The literature demonstrates the effectiveness of morphine with titration to effect. The range of doses used in studies varied widely, with the maximum dose recorded being 2000 mg/day. Mean daily dose was 110–250 mg/day. This shows effectiveness over a wide range and that oral morphine, at the correct dose for the individual, is as effective as other opioids and morphine adminstered through nonoral routes. Limited evidence shows that transdermal fentanyl is faster than oral morphine at dealing with breakthrough pain. Some evidence shows that transmucosal fentanyl may be superior to oral morphine in the treatment of breakthrough pain and that fentanyl patches are associated with fewer side effects at the same level of analgesia.
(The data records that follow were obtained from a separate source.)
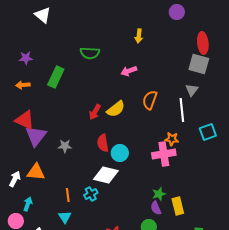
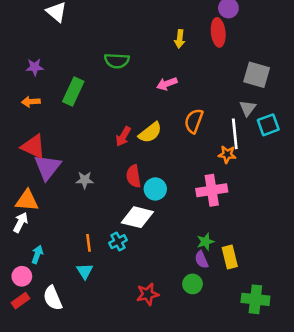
red ellipse: (203, 43) -> (218, 32), moved
cyan square: (208, 132) -> (268, 125), moved
orange star: (172, 139) -> (227, 154), moved
orange triangle: (36, 172) -> (27, 201), moved

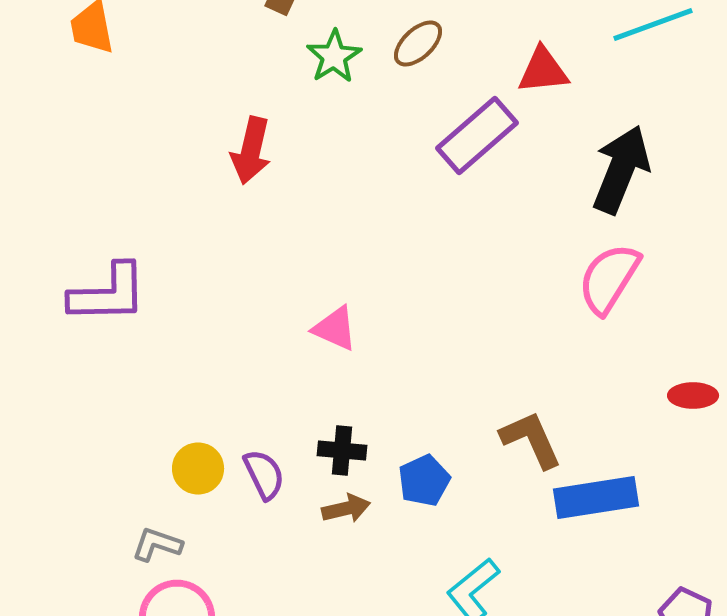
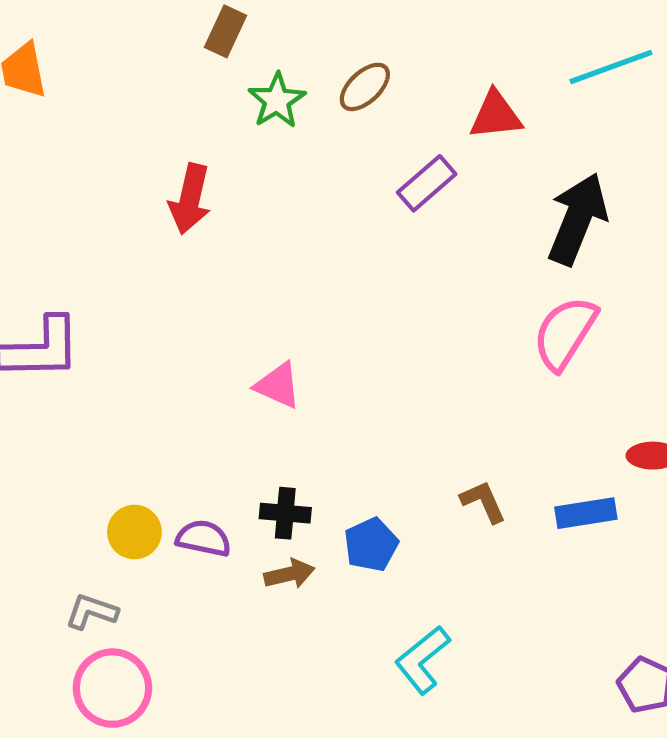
purple rectangle: (477, 136) -> (427, 183), size x0.7
brown L-shape: (531, 440) -> (483, 502), size x0.7
purple semicircle: (264, 474) -> (204, 538), turned -52
blue rectangle: (596, 498) -> (586, 513), moved, size x0.7

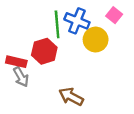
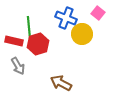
green line: (57, 24) -> (29, 28), moved
red rectangle: (16, 62) -> (14, 41), moved

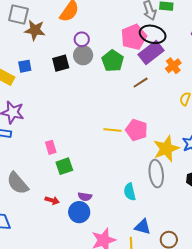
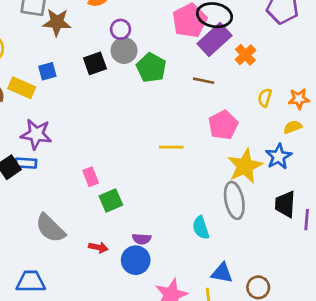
green pentagon: (113, 61) -> (151, 68), moved
brown line: (141, 83) -> (204, 81), turned 49
pink pentagon: (137, 130) -> (223, 125), moved, turned 30

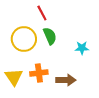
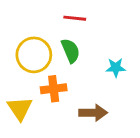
red line: (42, 13) -> (75, 18), moved, turned -56
orange cross: (39, 73) -> (54, 89), moved

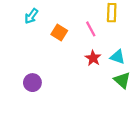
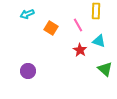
cyan arrow: (31, 16) -> (27, 14), turned 32
cyan triangle: (118, 57) -> (99, 41), moved

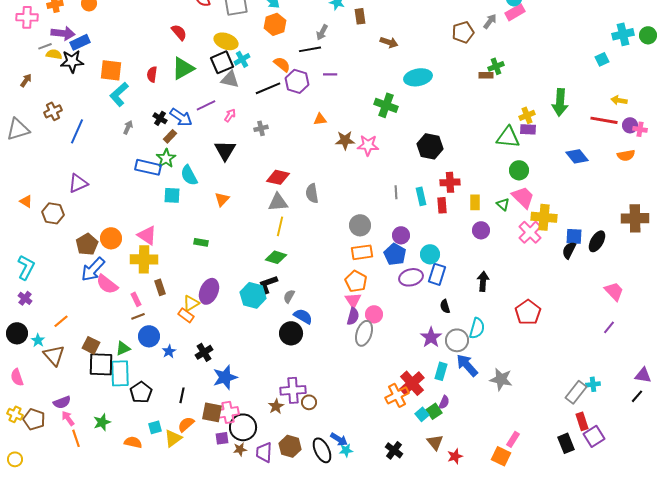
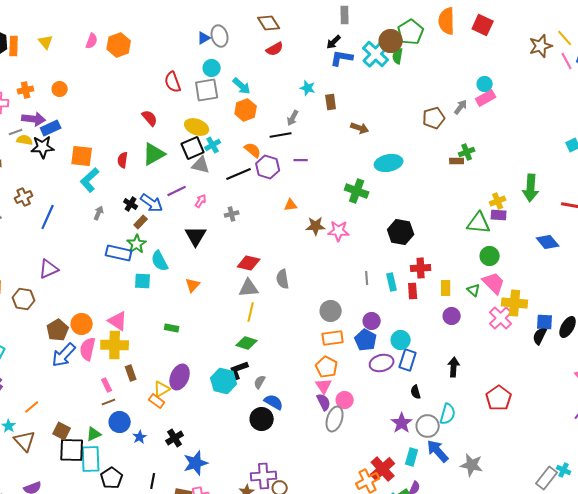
pink semicircle: (107, 284) -> (88, 349), moved, turned 65
purple semicircle: (353, 316) -> (324, 402), turned -42
cyan cross: (593, 384) -> (564, 470), turned 32

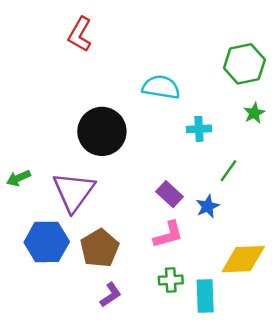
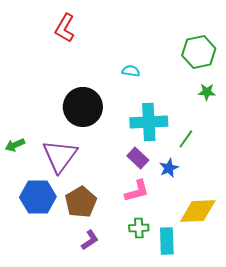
cyan semicircle: (161, 87) -> (131, 71), size x0.6
green star: (254, 113) -> (207, 92), turned 30
cyan cross: (199, 129) -> (149, 122), moved, size x1.8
Oxycodone, hydromorphone, and morphine provide comparable pain control and are associated with similar adverse events. A small number of patients appear to develop intolerable side effects as the result of using oral opioids. Findings support the effectiveness of various forms of opioids for pain control, and the appropriateness of dose titration across a wide range, with specific medication selected according to each patient's responses and preferences.

These findings show that titrating to pain relief, using modified-release opioids, is possible.